## [Input for this task]
■ ■ ■ ■ ■ ■ ■
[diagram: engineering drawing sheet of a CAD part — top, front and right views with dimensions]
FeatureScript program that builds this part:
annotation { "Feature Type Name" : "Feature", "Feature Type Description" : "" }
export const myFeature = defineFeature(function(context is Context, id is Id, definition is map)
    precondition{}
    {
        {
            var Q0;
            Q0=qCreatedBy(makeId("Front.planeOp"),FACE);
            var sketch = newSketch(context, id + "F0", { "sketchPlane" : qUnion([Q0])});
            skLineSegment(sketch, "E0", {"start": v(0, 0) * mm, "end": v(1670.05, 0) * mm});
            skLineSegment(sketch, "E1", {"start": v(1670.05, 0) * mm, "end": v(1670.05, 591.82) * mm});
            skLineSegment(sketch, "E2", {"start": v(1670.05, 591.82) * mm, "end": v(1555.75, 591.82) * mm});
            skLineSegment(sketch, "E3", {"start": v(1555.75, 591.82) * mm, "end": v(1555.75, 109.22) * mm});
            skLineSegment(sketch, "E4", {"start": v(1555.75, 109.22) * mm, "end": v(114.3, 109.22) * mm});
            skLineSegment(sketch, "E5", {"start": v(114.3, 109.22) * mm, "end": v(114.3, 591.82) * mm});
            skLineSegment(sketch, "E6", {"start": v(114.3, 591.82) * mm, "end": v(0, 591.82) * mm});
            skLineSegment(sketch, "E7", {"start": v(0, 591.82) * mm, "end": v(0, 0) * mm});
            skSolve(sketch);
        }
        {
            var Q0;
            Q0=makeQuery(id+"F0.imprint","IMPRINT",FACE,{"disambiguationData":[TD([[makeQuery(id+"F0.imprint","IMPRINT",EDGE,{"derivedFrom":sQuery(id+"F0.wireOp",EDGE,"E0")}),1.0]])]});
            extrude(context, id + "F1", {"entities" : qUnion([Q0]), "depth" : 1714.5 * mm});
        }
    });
■ ■ ■ ■ ■ ■ ■
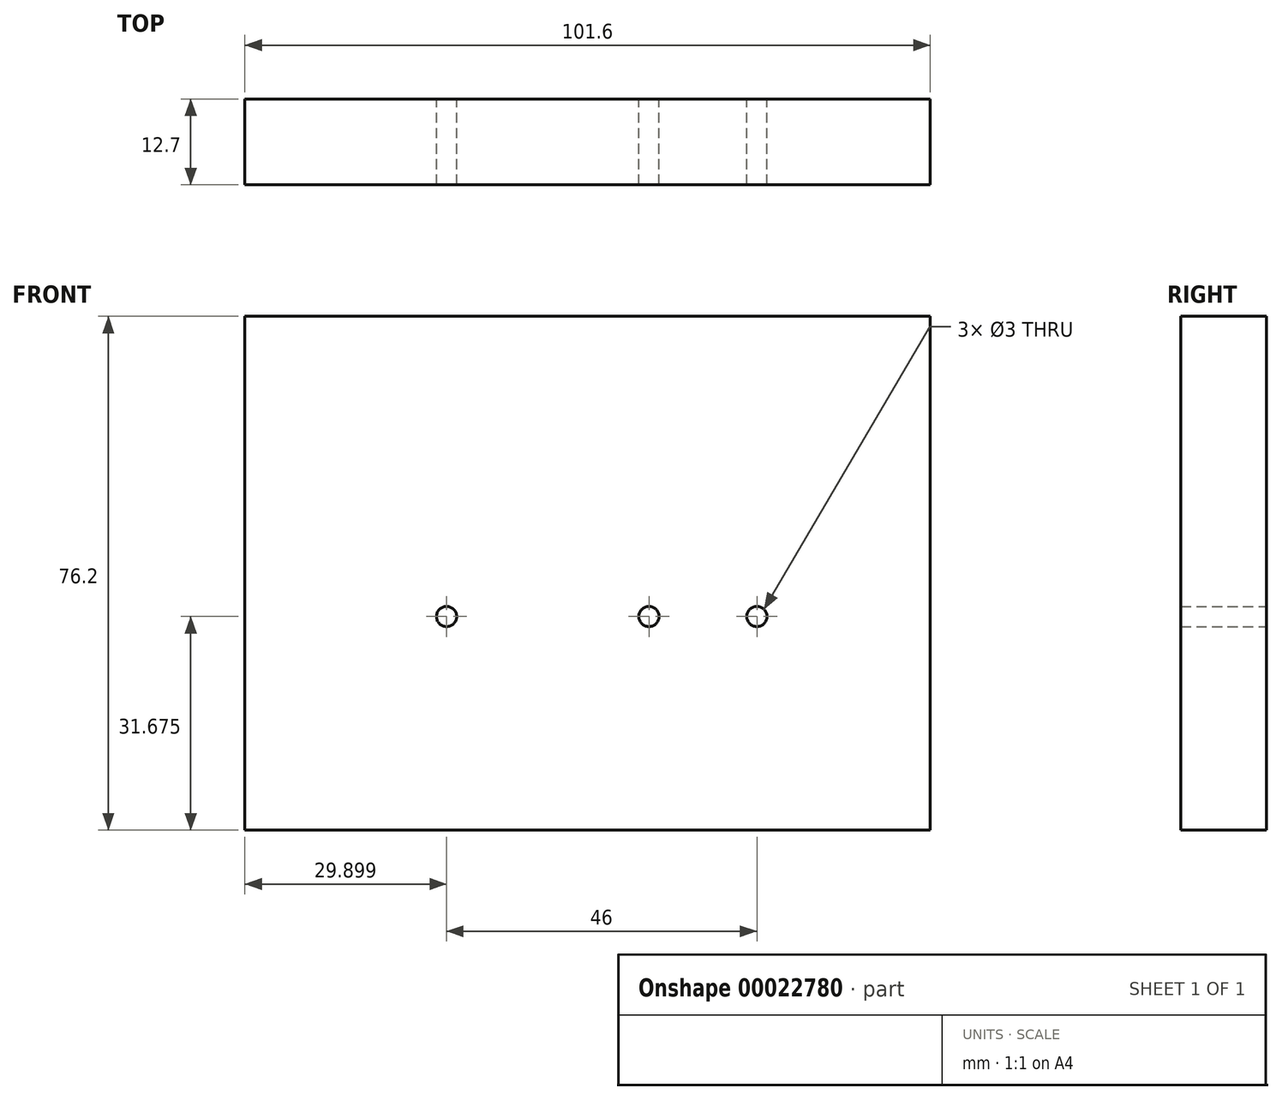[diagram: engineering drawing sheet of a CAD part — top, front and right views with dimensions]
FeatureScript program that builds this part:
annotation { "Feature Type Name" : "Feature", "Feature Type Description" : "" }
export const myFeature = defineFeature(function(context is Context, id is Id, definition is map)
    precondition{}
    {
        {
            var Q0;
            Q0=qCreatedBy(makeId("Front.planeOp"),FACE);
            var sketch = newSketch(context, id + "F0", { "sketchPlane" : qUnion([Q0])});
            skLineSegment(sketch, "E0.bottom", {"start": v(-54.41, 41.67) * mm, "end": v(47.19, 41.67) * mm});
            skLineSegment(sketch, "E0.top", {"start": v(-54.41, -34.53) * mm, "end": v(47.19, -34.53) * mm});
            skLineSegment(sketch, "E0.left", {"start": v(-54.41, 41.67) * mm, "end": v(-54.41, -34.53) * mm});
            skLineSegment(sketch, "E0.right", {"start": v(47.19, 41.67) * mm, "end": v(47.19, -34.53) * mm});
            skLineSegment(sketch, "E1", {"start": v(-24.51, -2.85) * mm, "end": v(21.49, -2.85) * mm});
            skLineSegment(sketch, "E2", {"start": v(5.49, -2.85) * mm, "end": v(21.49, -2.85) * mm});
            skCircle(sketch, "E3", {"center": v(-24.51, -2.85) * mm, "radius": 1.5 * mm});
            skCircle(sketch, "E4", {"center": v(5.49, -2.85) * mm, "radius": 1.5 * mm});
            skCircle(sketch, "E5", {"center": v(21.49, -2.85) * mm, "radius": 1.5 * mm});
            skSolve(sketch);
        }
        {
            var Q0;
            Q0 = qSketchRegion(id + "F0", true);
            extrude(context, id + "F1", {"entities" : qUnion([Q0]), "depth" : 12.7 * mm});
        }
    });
■ ■ ■ ■ ■ ■ ■
## [What is needed]
Count the lines in the material above that contain the string "skCircle", and reply with that number alone.

## [Written solution]
3